I chose not to watch that video. My newsroom ethos of detachment has long ago faded. So I didn't watch -- though I still feel that I should, given what I study -- and I told students that afternoon that I didn't watch and why. That is individual judgment.
However, rhetoric is even more centrally about collaborative, or collective, or public judgment -- what the ancient Greeks called krisis, from where we get our English word criticism. Rhetoric provides a common language that allows people to deliberate and make judgments, however ephemerally. "Invention is the art of discovering new arguments and uncovering new things by argument, while judgment is the art of testing arguments, proving conclusions, and verifying statements" (59), wrote Richard McKeon, a professor of philosophy at the University of Chicago who was hip to the power of rhetoric for building systems of thought, disciplines, ideas, arts, and methods. McKeon's work helps me expand my understanding of the power of topoi -- of literal and figurative places -- for building and rebuilding systems of knowledge and understanding through individual and collective judgments. Finally, my sense of judgment follows philosopher Hannah Arendt's admonition that invention -- in this case, thought -- needs to be tempered by judgment about practices: "the point is to think what we are doing." There is wisdom and there is practical wisdom, phronesis. Judgment is knowing what to do.
All of this is to say that I am sometimes too enthralled by the power of words and what they can invent -- “Worlds! out of nothing!” -- and sometimes, thus enthralled, I do not take enough care with what I say, when, and to whom. My inventions sometimes threaten to eclipse my judgment.
The Wetmore Cox Division of Rhetoric
One day at a faculty meeting at The University of Texas at Austin, our director suggested, wryly as I recall, that we might need to find some sort of private funds to sustain the operating budget of our small and quite-new unit. Strange coincidence, I thought: I had just a few weeks earlier been considering raising the possibility with my colleagues of a potential conversation with the owners of the city's newspaper -- growing media company Cox, Inc.
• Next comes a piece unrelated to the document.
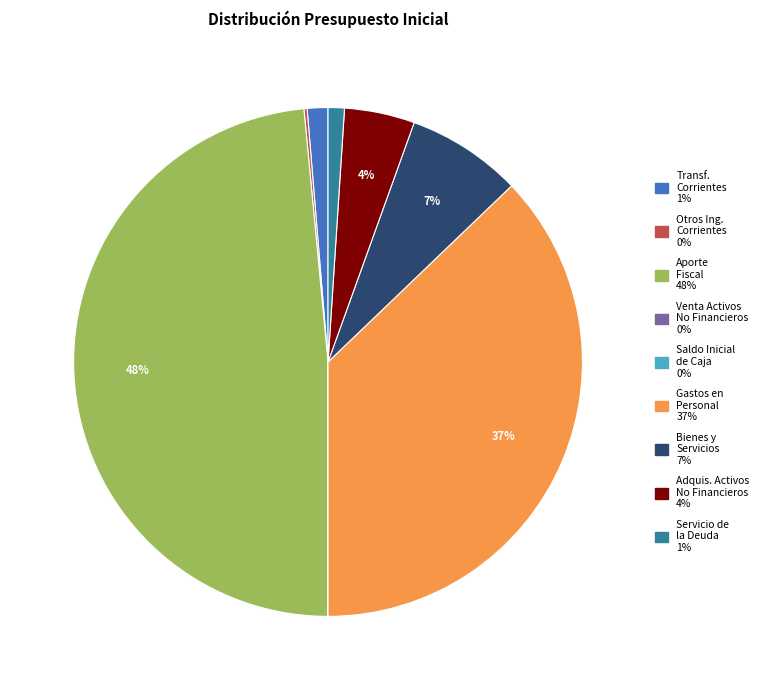

To the nearest percent, what is the average slice percentage?

11%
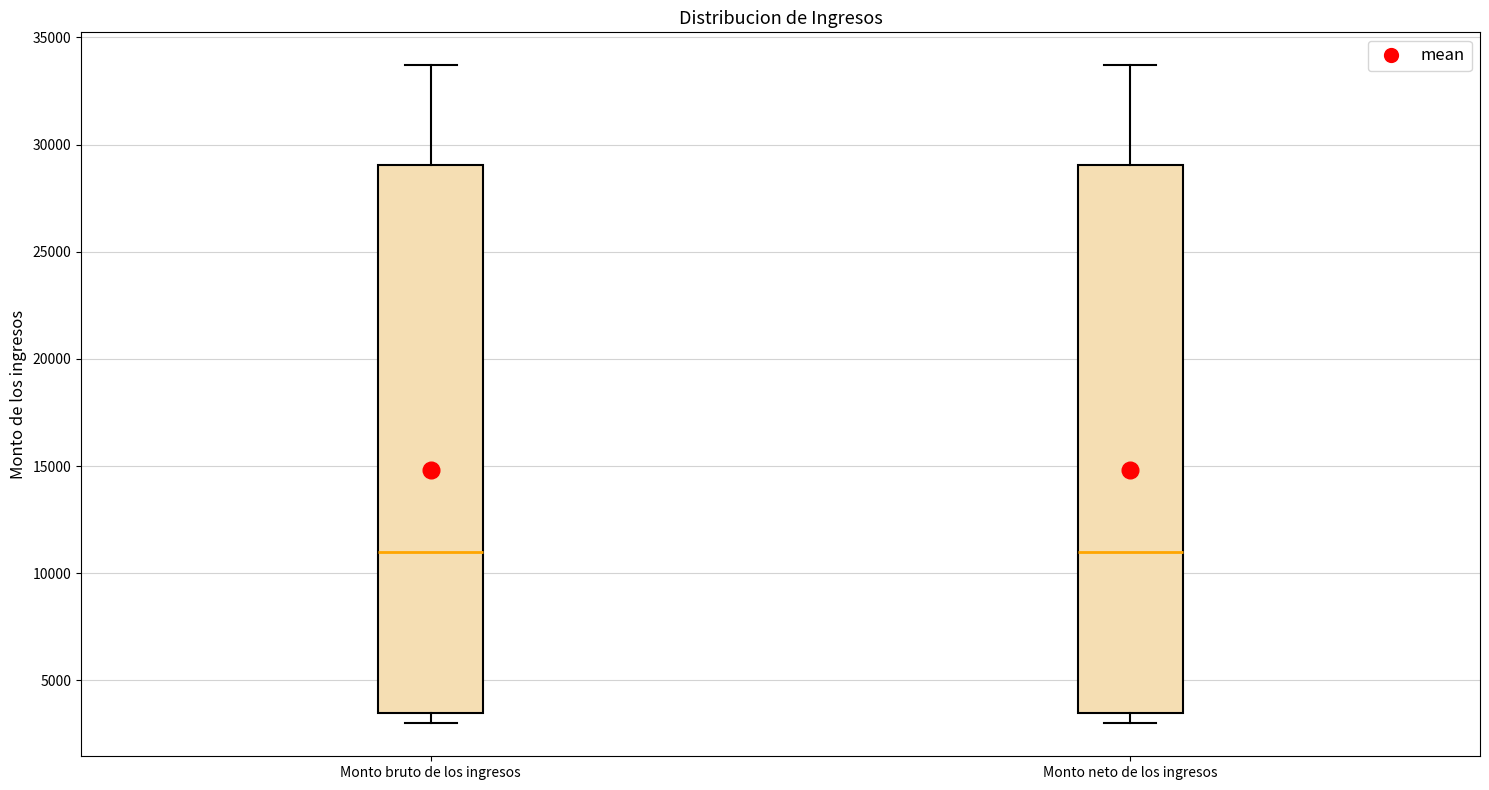

Reading left to right, transcribe this box plot: for each box, give where its median line is, the range the box spans, and where its two whiskers end, as read against the y-axis. The values are not printed on the chart, so give them approximately, as read against the axis.

Monto bruto de los ingresos: median 11000, box 3500 to 29000, whiskers 3000 to 33500
Monto neto de los ingresos: median 11000, box 3500 to 29000, whiskers 3000 to 33500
The Tower course I was teaching and several of our other courses helped us identify ourselves as centrally concerned with teaching students to generate public-minded rhetoric, writing that helped various publics deliberate and come to judgment about important common topics.
Even stranger: Just that weekend a friend from college had visited. When we went to Kerbey Lane Cafe for breakfast, she sat down and spread her fingers wide. More than one big diamond was on each hand. We had worked at the Daily Collegian together as undergraduates at Penn State. Her last name was Wetmore, and she said, "I'm sitting on a big pile of money!" She said she was about to retire and was looking to get involved with philanthropy and corporate boards.
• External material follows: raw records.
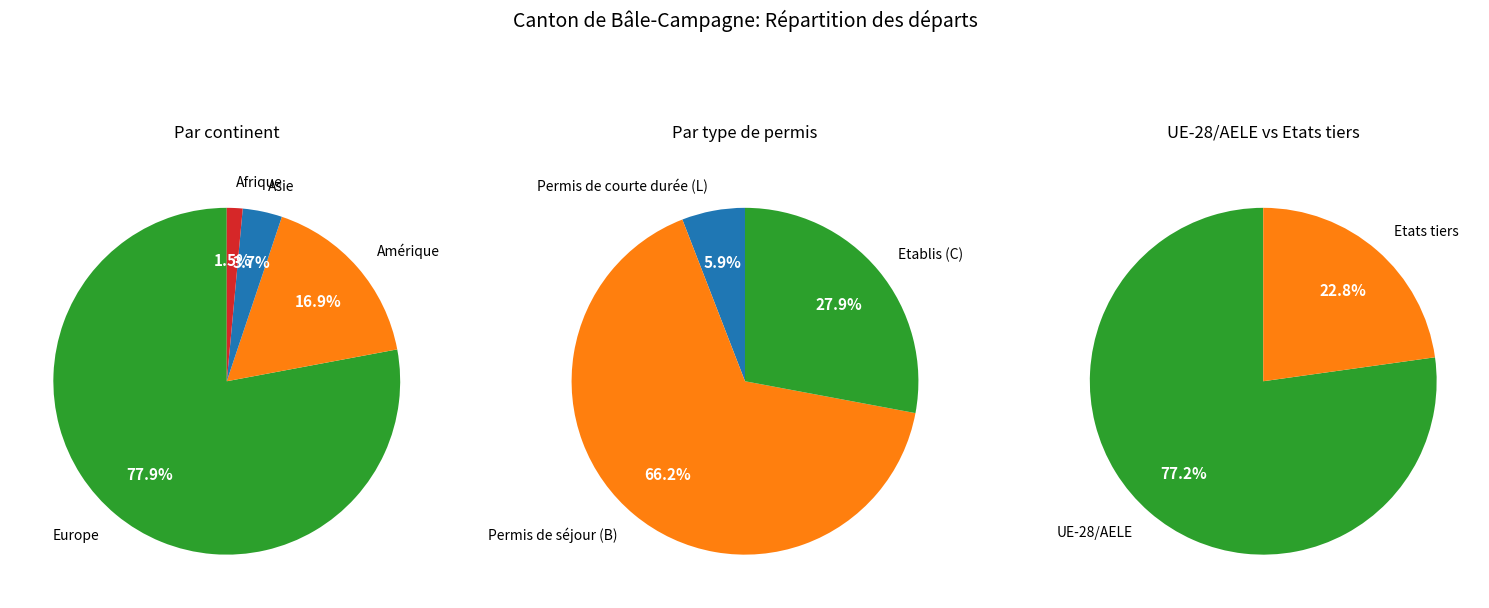

Is it true that Provenance inconnu is 10% of the pie?

False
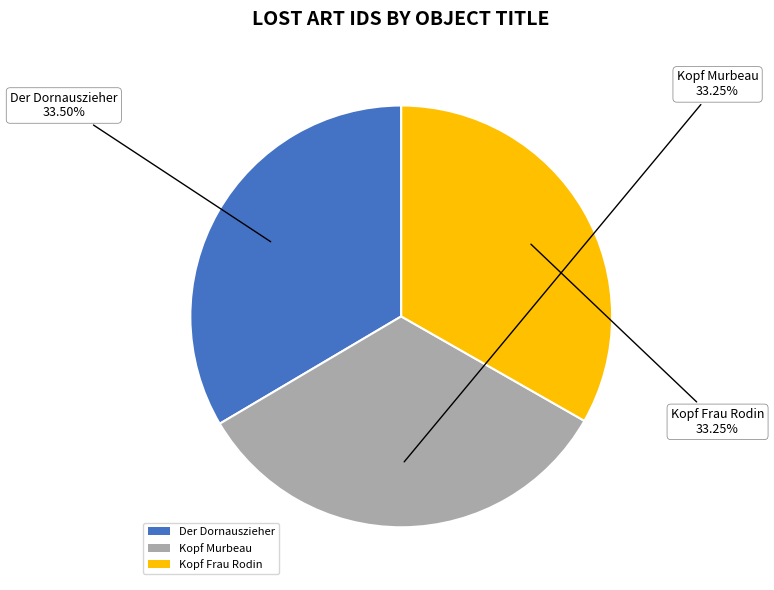

Approximately how many times larger is the value at Kopf Frau Rodin compared to Kopf Murbeau?

1.0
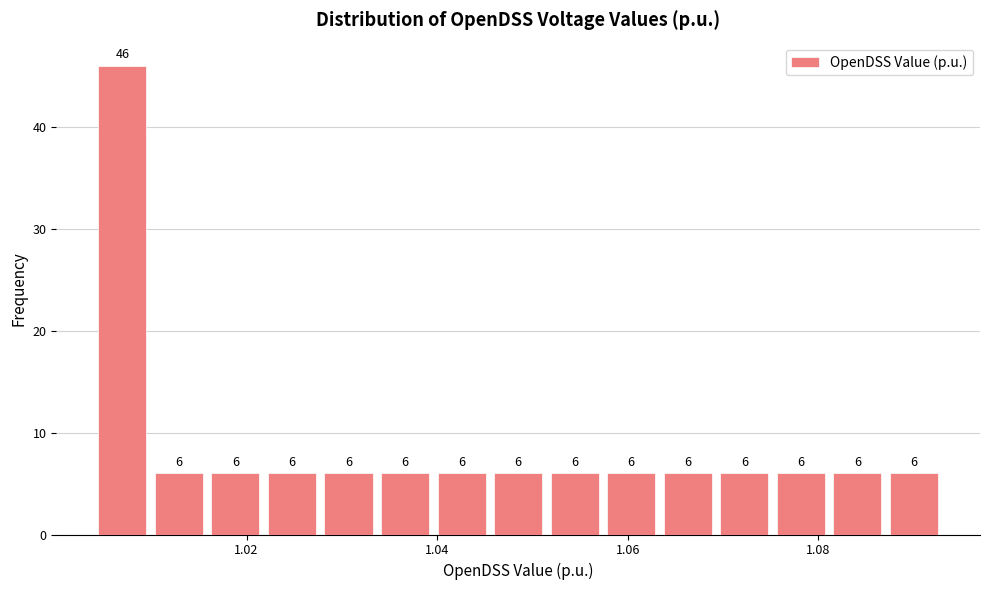

Read against the x-axis, roughly where is the centre of the tallest bar?

1.006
That day at the faculty meeting, prompted by our director's question, the two opportunities -- the newspaper and my friend -- collided in my brain. I can't remember whether I said it out loud or whether it merely danced around in my too-delighted brain, to be relished to this day. In any case, it occurred to me that, if my colleagues wanted to combine corporate with private money, we might become the Wetmore Cox Division of Rhetoric.
I often say I am all invention and no judgment. But perhaps I had the judgment that day not to say "Wetmore Cox" out loud. In any case, over the years between there and here I have been telling this story of the power of the words juxtaposed, a way to suggest my contempt for the obscenity of a culture that refuses to see that by devaluing public education -- and denying access to public higher education for all -- it is destroying its capacity for collaborative self-governance.